> _Exercise description_:
Which lines below contain the word "sich"? Copy each one.

(Entries taken from a collection)
━━━━━━━━━━━━━━━━━━━━

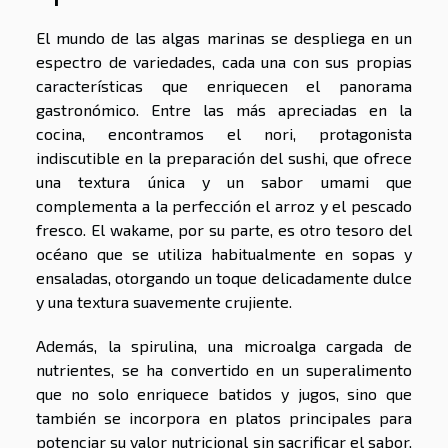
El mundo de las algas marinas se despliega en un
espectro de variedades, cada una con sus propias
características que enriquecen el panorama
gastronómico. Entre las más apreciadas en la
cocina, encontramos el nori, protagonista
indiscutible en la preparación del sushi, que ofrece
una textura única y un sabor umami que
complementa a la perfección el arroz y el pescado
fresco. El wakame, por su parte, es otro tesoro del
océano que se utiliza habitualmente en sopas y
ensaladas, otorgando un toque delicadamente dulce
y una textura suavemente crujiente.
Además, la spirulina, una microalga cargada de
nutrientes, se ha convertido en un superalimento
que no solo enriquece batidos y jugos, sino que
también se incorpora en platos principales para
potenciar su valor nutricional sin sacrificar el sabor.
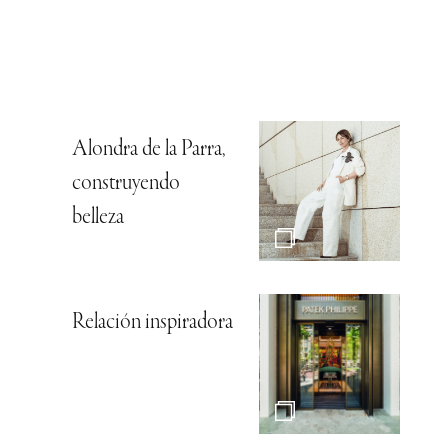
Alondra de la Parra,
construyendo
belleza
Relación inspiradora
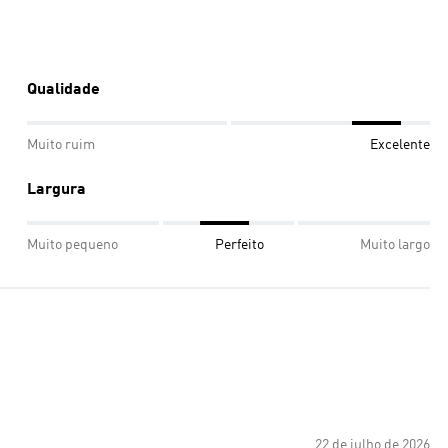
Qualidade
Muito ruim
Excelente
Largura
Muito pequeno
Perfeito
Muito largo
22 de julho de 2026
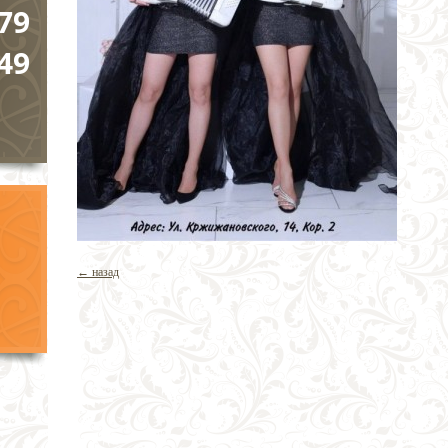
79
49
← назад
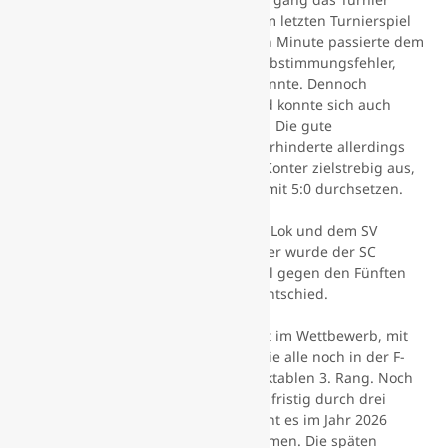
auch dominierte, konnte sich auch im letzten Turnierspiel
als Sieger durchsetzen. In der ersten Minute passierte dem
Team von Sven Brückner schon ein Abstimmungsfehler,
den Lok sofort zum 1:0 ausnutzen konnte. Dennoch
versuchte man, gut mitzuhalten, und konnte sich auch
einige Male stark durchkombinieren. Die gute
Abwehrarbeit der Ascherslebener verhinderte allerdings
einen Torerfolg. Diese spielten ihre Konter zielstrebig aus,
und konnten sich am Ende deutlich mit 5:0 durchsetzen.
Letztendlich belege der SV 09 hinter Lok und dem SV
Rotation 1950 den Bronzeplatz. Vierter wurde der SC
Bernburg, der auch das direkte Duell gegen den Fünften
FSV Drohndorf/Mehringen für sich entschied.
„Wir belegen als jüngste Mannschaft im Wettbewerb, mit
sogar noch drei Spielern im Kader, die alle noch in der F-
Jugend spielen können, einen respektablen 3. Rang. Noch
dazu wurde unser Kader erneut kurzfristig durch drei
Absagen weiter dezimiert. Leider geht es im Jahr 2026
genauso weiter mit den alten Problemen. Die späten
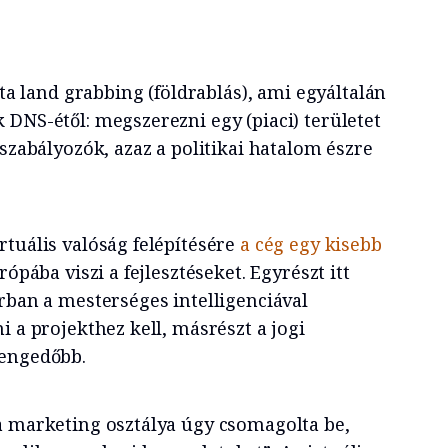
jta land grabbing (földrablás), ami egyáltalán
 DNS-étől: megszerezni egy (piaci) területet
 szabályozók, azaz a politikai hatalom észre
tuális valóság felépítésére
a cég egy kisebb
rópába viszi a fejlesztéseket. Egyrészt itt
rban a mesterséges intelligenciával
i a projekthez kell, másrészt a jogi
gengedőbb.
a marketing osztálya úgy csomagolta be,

━━━━━━━━━━━━━━━━━━━━

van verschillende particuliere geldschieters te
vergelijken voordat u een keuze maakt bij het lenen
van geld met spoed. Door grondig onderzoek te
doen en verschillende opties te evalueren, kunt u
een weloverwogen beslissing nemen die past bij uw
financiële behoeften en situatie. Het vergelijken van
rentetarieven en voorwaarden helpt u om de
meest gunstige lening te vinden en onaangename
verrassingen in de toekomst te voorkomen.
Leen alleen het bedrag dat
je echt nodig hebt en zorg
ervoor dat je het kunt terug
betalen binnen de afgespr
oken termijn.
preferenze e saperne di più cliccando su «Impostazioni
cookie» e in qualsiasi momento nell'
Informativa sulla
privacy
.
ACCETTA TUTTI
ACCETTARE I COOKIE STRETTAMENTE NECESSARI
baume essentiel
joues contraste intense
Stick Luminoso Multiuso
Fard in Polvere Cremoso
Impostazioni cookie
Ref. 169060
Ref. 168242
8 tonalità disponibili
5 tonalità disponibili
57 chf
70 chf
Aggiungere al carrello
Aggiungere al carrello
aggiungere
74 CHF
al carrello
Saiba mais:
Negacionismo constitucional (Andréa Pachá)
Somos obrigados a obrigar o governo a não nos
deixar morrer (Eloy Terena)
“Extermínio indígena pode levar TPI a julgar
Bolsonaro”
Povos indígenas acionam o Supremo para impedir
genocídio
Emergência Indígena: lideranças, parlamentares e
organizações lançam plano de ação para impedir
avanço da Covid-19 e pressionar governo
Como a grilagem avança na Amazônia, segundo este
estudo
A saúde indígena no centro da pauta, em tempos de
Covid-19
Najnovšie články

━━━━━━━━━━━━━━━━━━━━

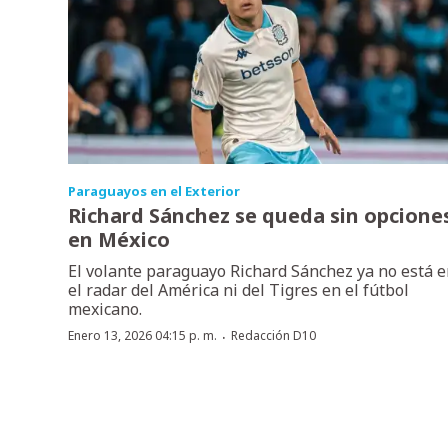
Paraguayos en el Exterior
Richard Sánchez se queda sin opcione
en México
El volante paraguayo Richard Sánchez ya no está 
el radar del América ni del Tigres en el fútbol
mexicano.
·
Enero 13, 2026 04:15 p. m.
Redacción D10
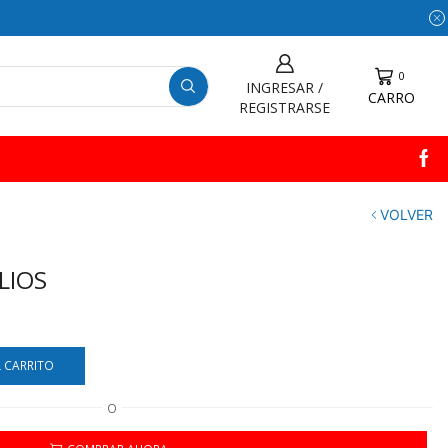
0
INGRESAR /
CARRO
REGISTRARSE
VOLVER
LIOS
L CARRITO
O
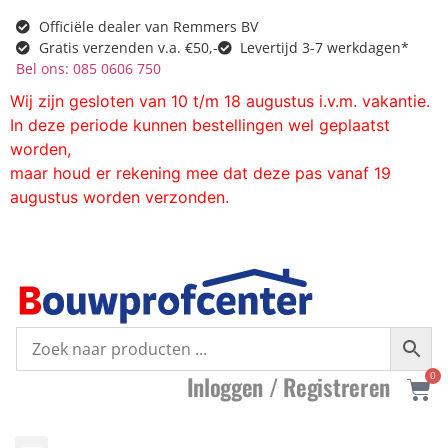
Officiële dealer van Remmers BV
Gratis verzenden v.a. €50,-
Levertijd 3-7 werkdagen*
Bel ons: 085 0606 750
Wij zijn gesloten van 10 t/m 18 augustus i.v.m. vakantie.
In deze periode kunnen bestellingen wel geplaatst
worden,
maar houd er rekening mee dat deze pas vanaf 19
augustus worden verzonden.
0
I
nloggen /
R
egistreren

━━━━━━━━━━━━━━━━━━━━

> _Solution_:
auch dominierte, konnte sich auch im letzten Turnierspiel
versuchte man, gut mitzuhalten, und konnte sich auch
und konnten sich am Ende deutlich mit 5:0 durchsetzen.
FSV Drohndorf/Mehringen für sich entschied.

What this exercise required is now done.